Proof of funds can also be leased. In such cases a client pays a fee and receives a cash deposit into their bank account. When deposited, the funds remain locked and cannot be withdrawn or used by the client, thus safeguarding the asset holder.
It should be noted that proof of funds are sometimes used by con artists to carry out financial scams. In accepting to be presented with a proof of funds, it is crucial to thoroughly investigate the other party to the transaction and running sufficient due diligence checks.
3. Advising of Swift Messages
What is S.W.I.F.T?
SWIFT stands for the Society for Worldwide Interbank Financial Telecommunications. As such it is a messaging network that financial companies and institutions use to securely transmit information and instructions through a standardised system of codes.
Through our affiliates and correspondents who are proud members of SWIFT, we are able to assist financial companies and institutions in relaying their swift messages to the beneficiary institution. Our network has over 200 corresponding relationships with global financial institutions.
Invoice Discounting also referred as factoring can be construed as Invoice Financing which is a way for businesses to borrow money based on amounts due from their customers. It is a form of asset-based lending that involves the purchase and collection of your accounts receivable. Invoice financing can solve problems associated with customers taking a long time to pay and difficulties obtaining other types of business credit.
Our Factoring program has the following components
- Advancing Funds against accounts receivable for cash flow acceleration
- Collections of accounts receivable
- Risk & Credit analysis of customers to help you make more informed decisions
- Credit protection to prevent losses due to insolvent or bankrupt customers
- Management of your Accounts Receivable Account including reporting and bookkeeping.

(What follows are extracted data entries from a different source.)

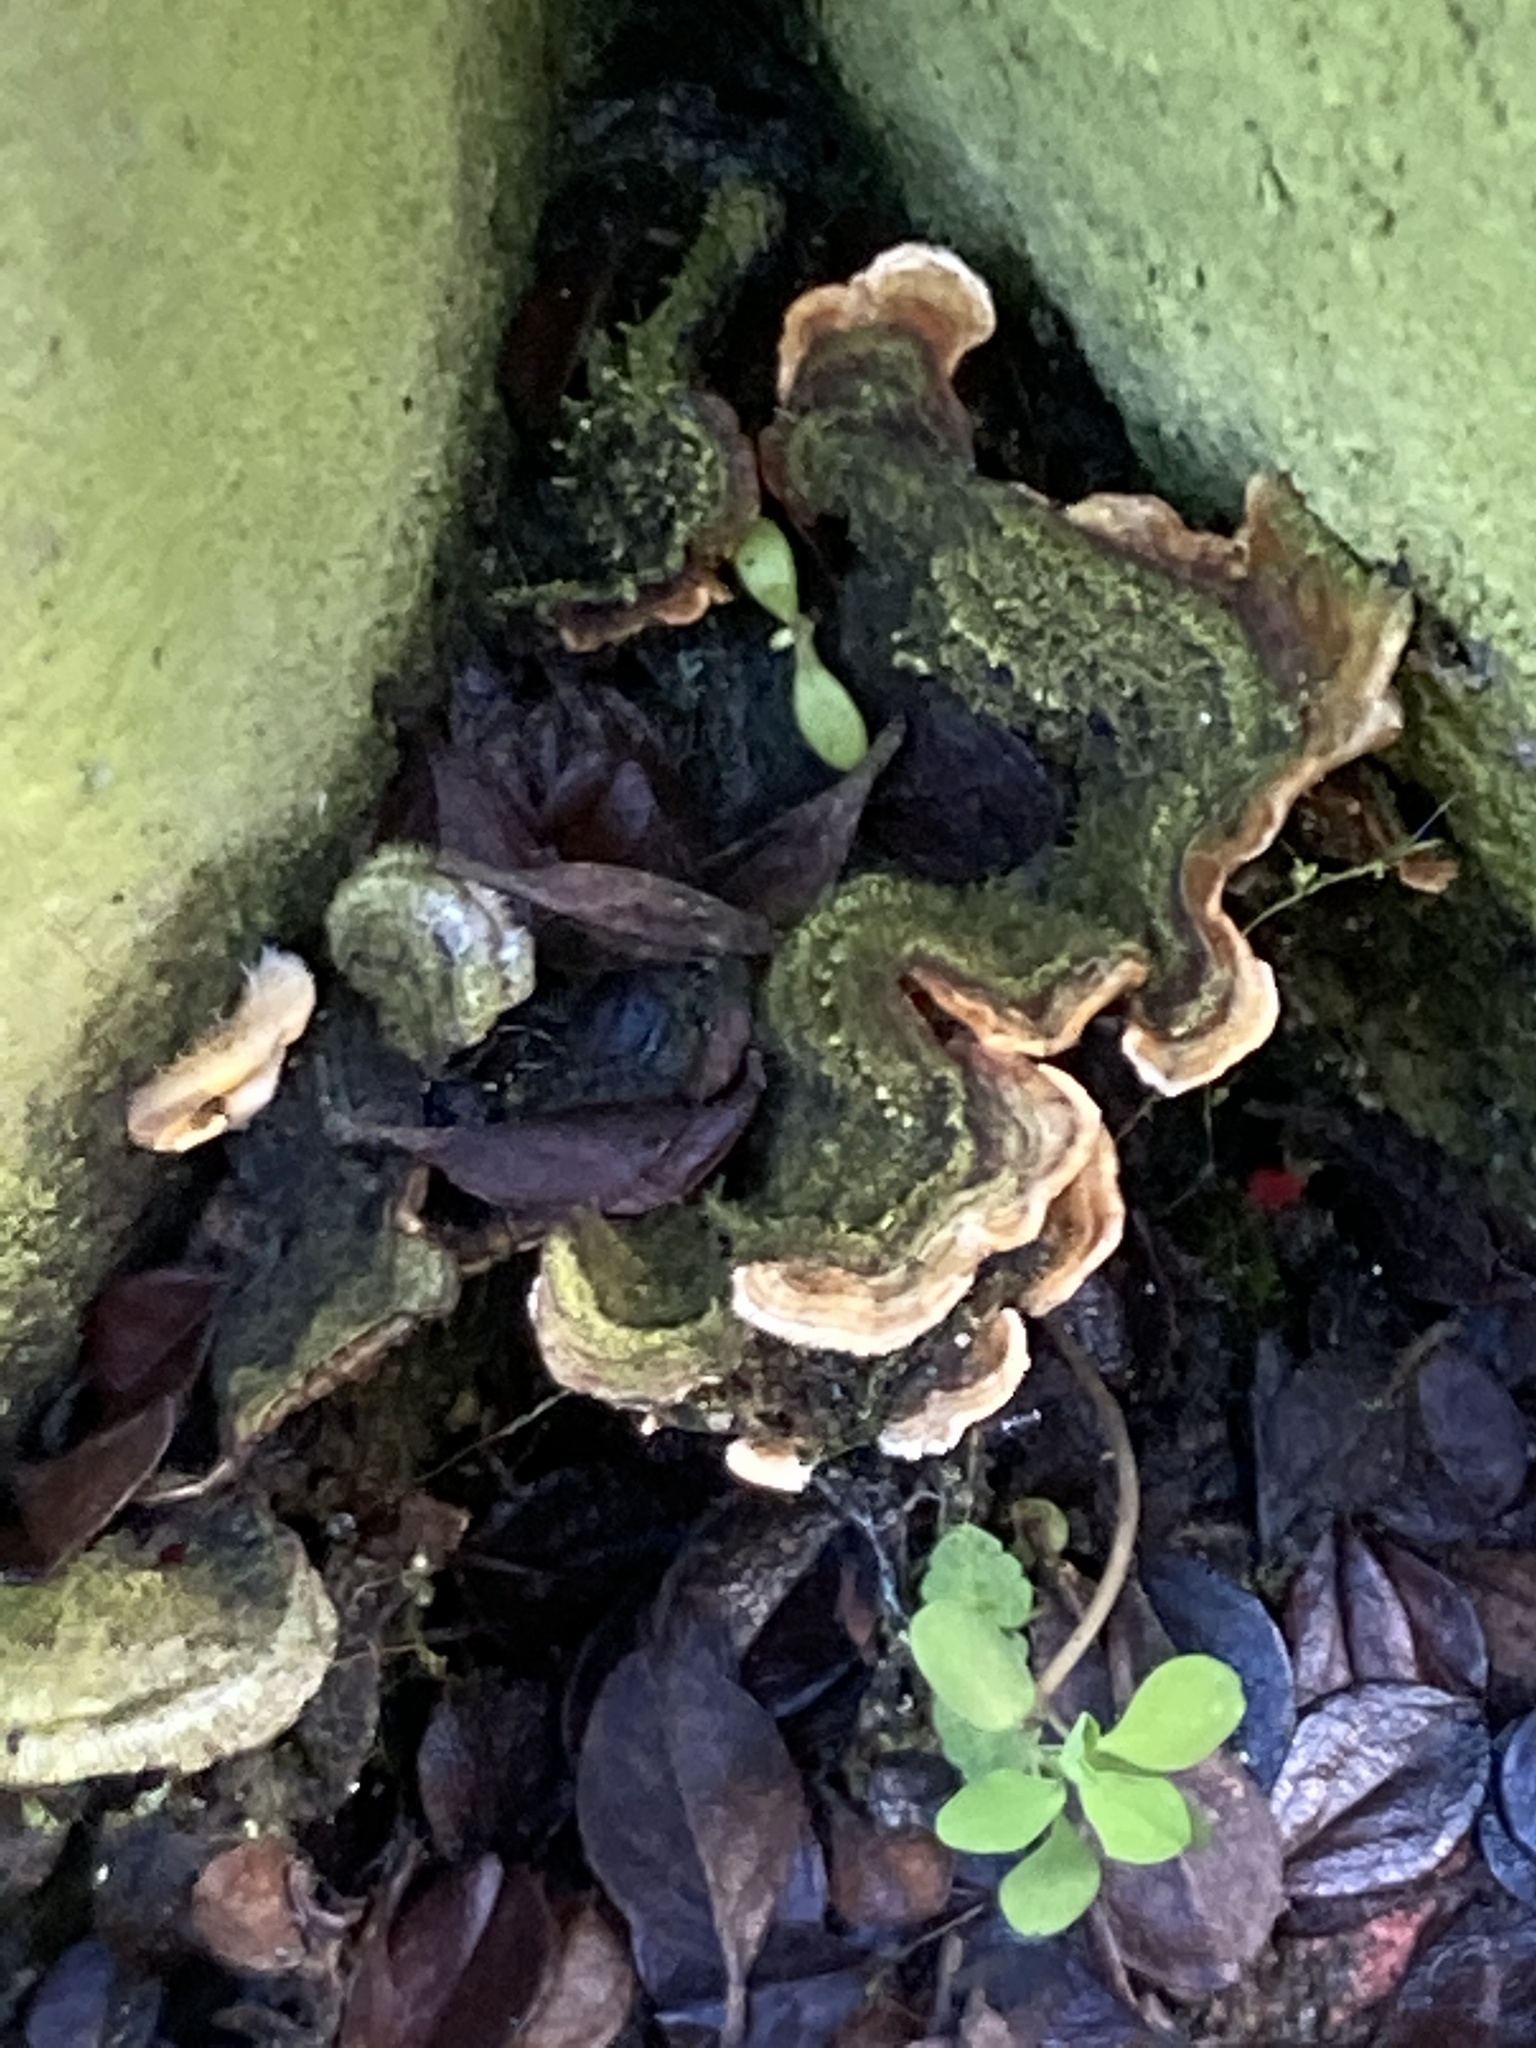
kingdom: Fungi
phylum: Basidiomycota
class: Agaricomycetes
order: Russulales
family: Stereaceae
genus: Stereum
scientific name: Stereum hirsutum
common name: Hairy curtain crust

Factoring is a way for you to accelerate cash flow and improve collections from customers that owe you money. It’s also a strategy that overcomes the challenge of being unable to obtain a conventional loan because we’ll provide financing based on the creditworthiness of your accounts receivable rather than your financial statements.
Let’s say you have issued $1000,000 worth of receivables that won’t be due for another 90 days. Through our affiliates and correspondents and as long as the buyer is US Based, through our affiliates, we can lend against these receivables as soon as they are created to provide you with up to 80% of their value ($800,000)—speeding up your cash flow and enhancing the ability of your business to grow. You get the balance of the invoice amount when your customers pay, so you incur no long-term debt.
There are financial institutions that may lend against your accounts receivable, but they do not provide the additional services included without additional cost through our factoring program.
Simply put, when you engage us to be your factor, we actually become your accounts receivable department.